** RECORDS SUPPLIED follows **

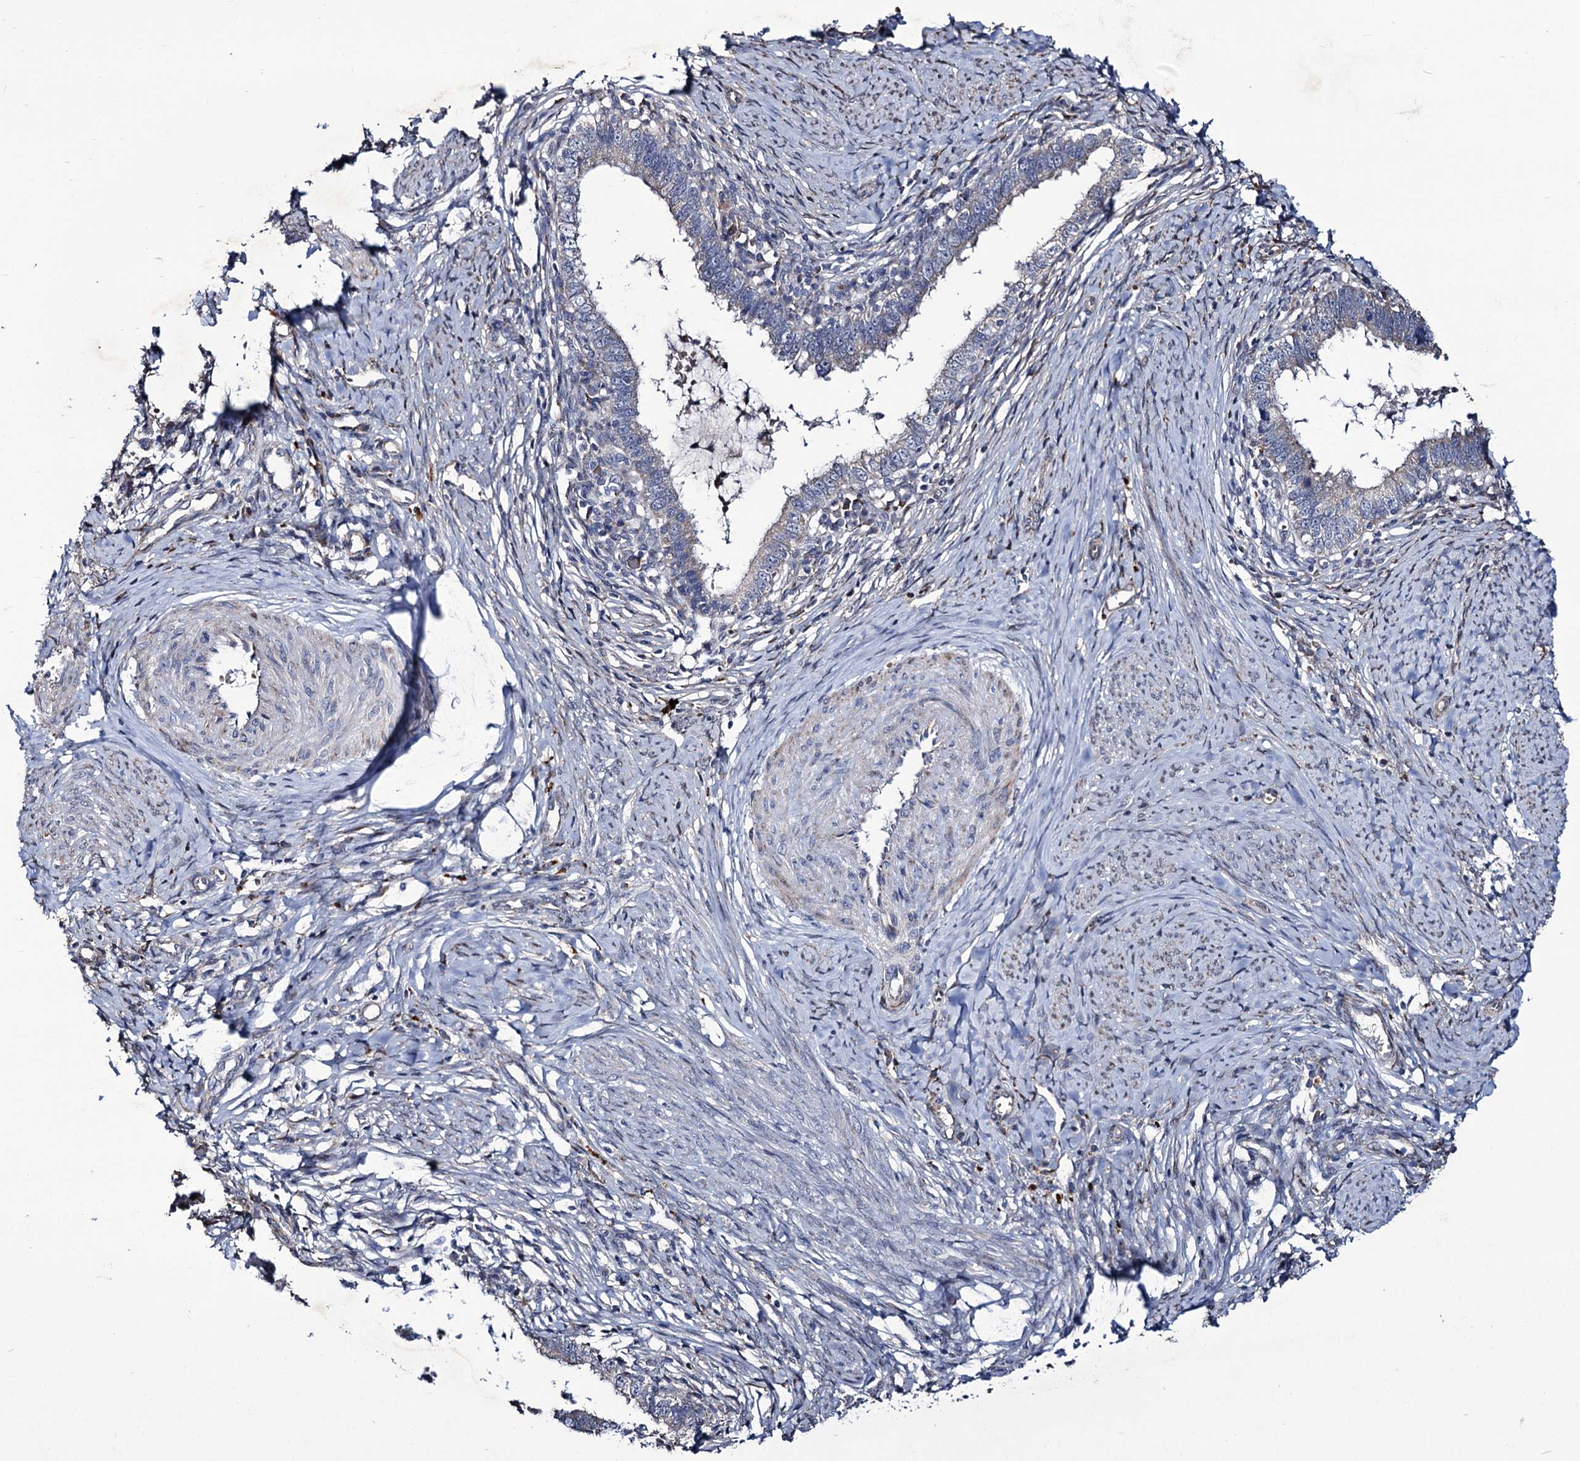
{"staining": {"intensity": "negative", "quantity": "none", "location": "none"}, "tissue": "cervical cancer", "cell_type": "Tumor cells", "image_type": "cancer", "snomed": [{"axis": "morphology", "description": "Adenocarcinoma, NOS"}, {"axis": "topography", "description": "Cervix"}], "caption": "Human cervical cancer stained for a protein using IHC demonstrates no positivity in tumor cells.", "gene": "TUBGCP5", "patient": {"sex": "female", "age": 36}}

** End of RECORDS SUPPLIED **
** RECORDS SUPPLIED follows **

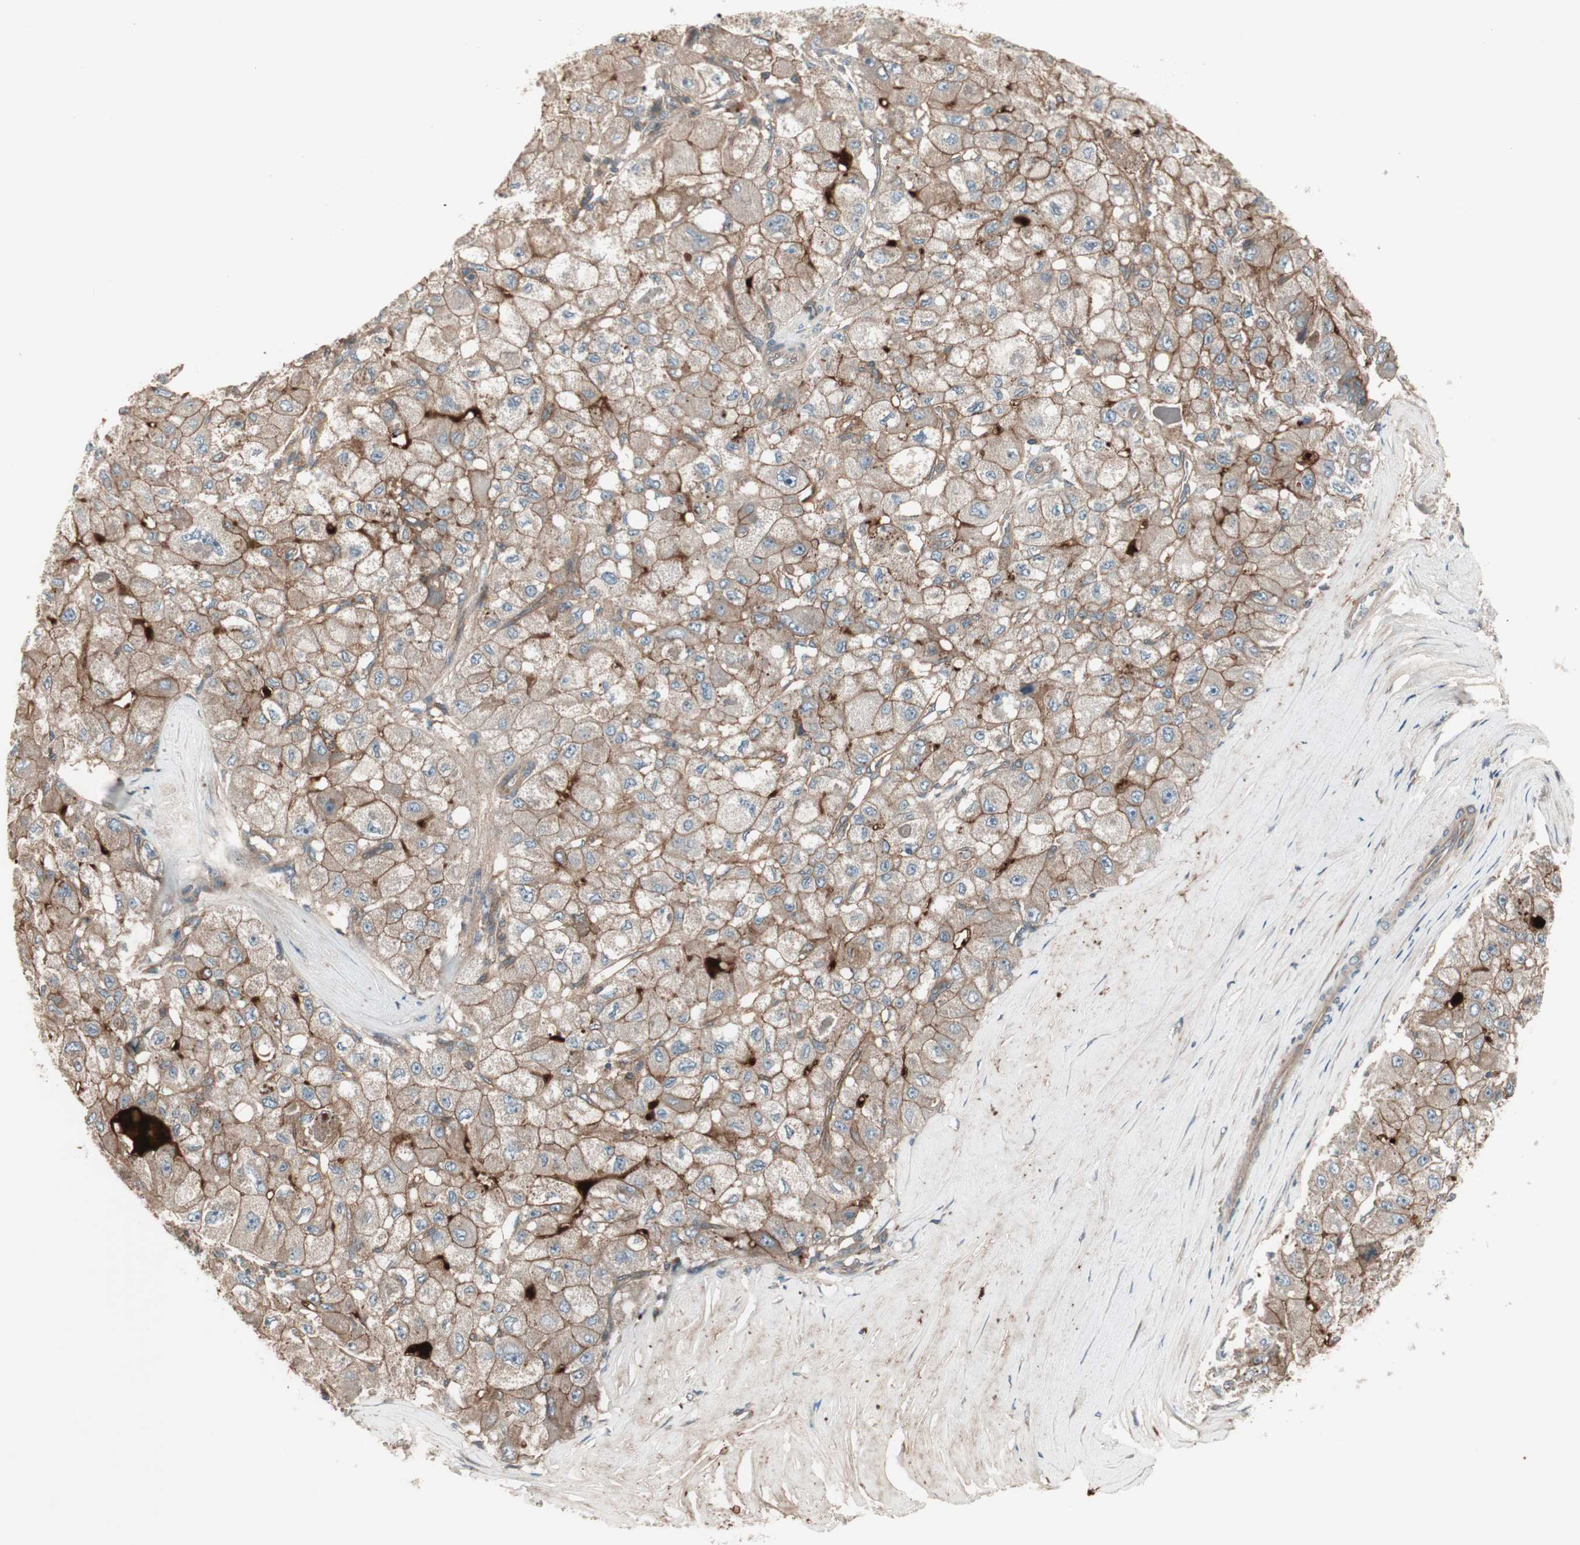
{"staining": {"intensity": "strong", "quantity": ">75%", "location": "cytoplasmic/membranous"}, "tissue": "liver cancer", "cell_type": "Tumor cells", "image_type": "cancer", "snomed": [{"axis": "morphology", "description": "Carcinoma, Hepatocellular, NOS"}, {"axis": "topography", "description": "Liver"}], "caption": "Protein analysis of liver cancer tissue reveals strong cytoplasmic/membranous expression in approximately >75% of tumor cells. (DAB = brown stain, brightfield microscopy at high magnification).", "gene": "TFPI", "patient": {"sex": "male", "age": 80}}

** End of RECORDS SUPPLIED **
** RECORDS SUPPLIED follows **

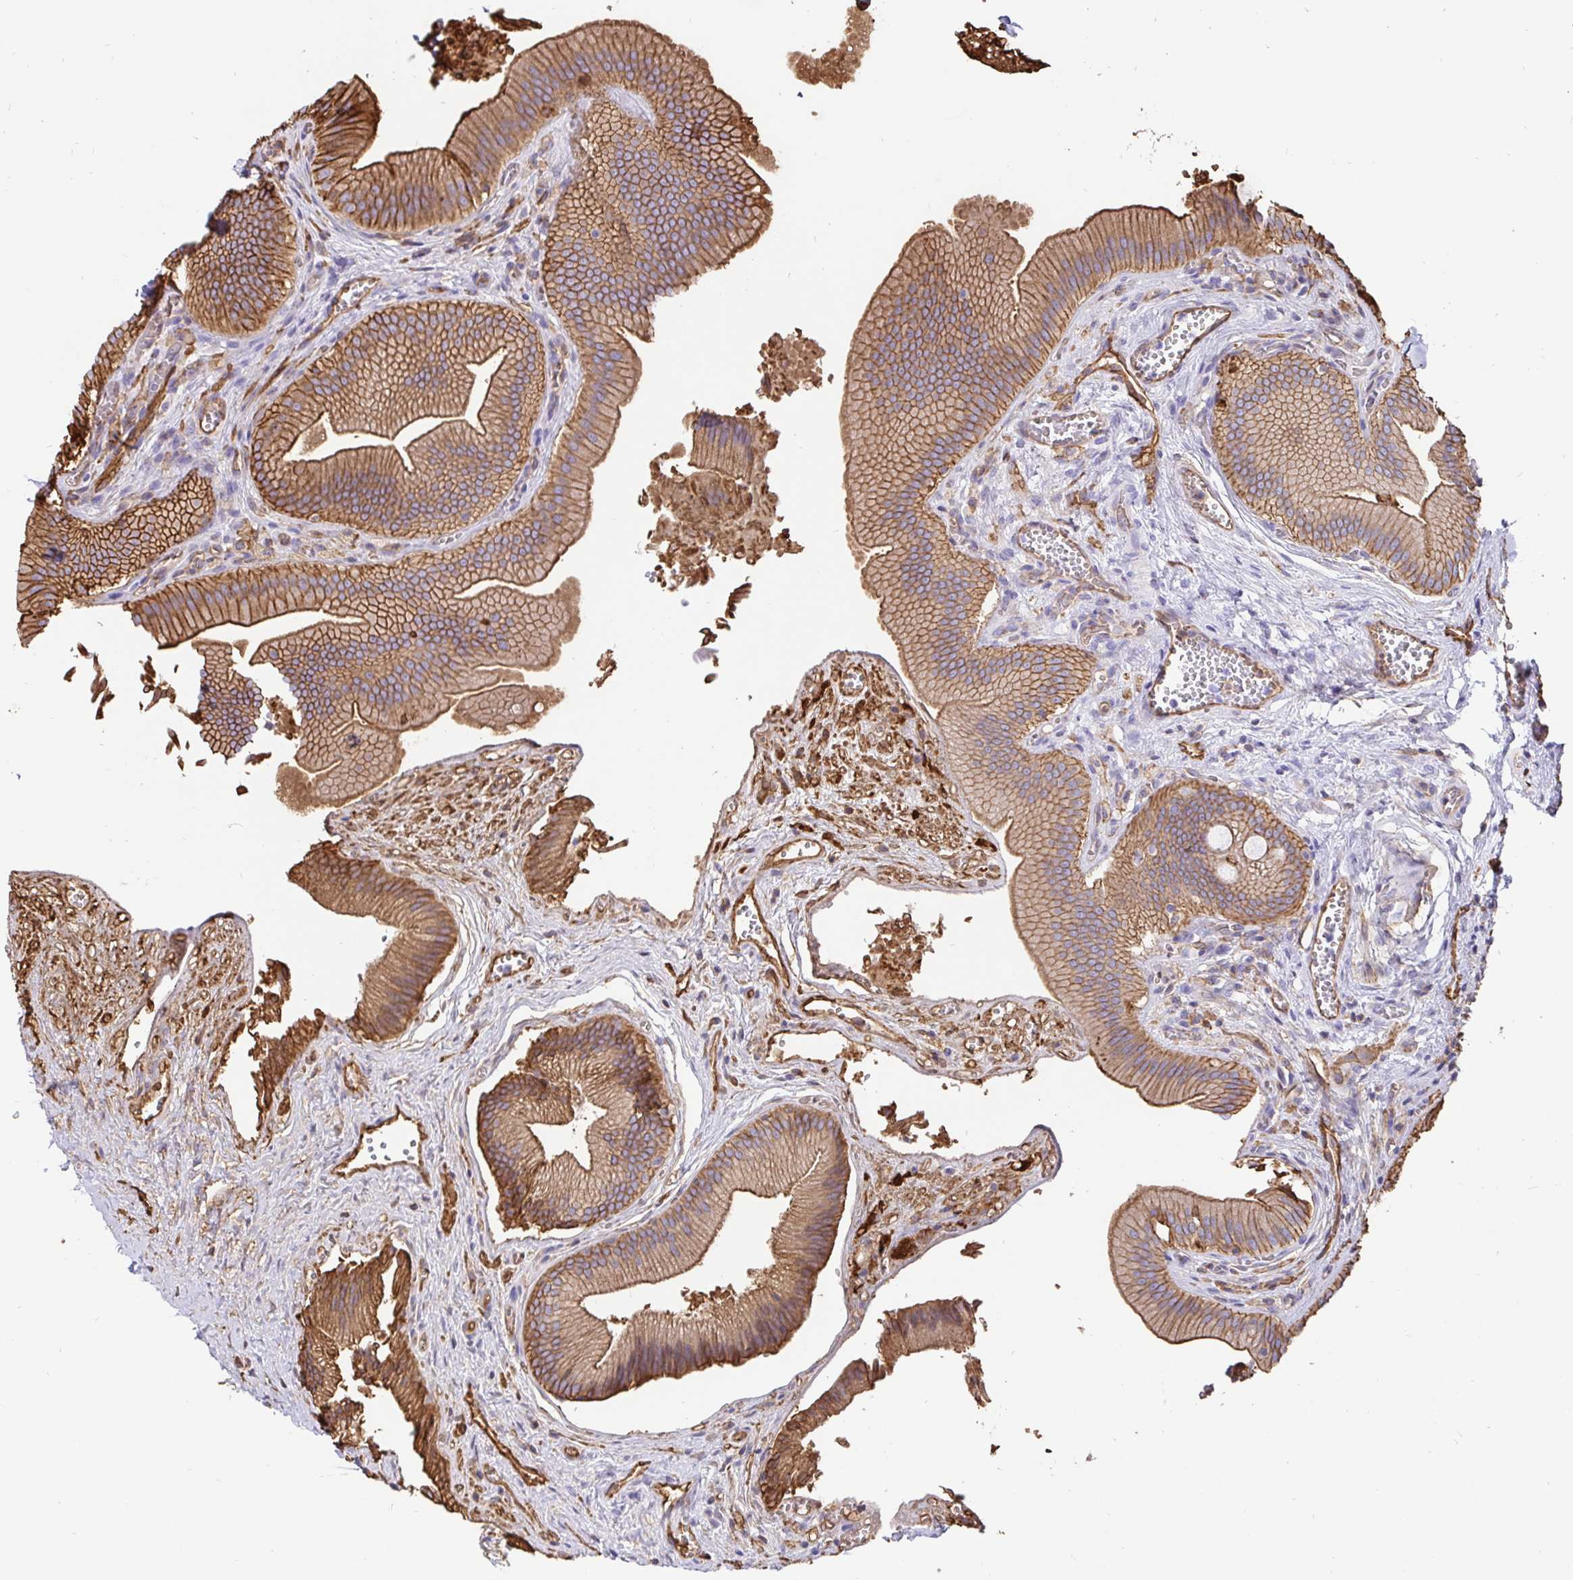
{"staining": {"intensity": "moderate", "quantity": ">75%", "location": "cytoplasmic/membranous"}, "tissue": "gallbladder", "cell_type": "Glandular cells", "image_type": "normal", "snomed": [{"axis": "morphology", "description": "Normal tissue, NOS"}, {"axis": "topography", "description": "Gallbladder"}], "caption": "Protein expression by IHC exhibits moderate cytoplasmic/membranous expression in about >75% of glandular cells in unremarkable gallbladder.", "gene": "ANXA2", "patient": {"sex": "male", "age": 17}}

** End of RECORDS SUPPLIED **

### [EXERCISE PROMPT]
Scan the records for lines with the string "expression". Give the number of such lines and nothing else.

### [SOLUTION BELOW]
2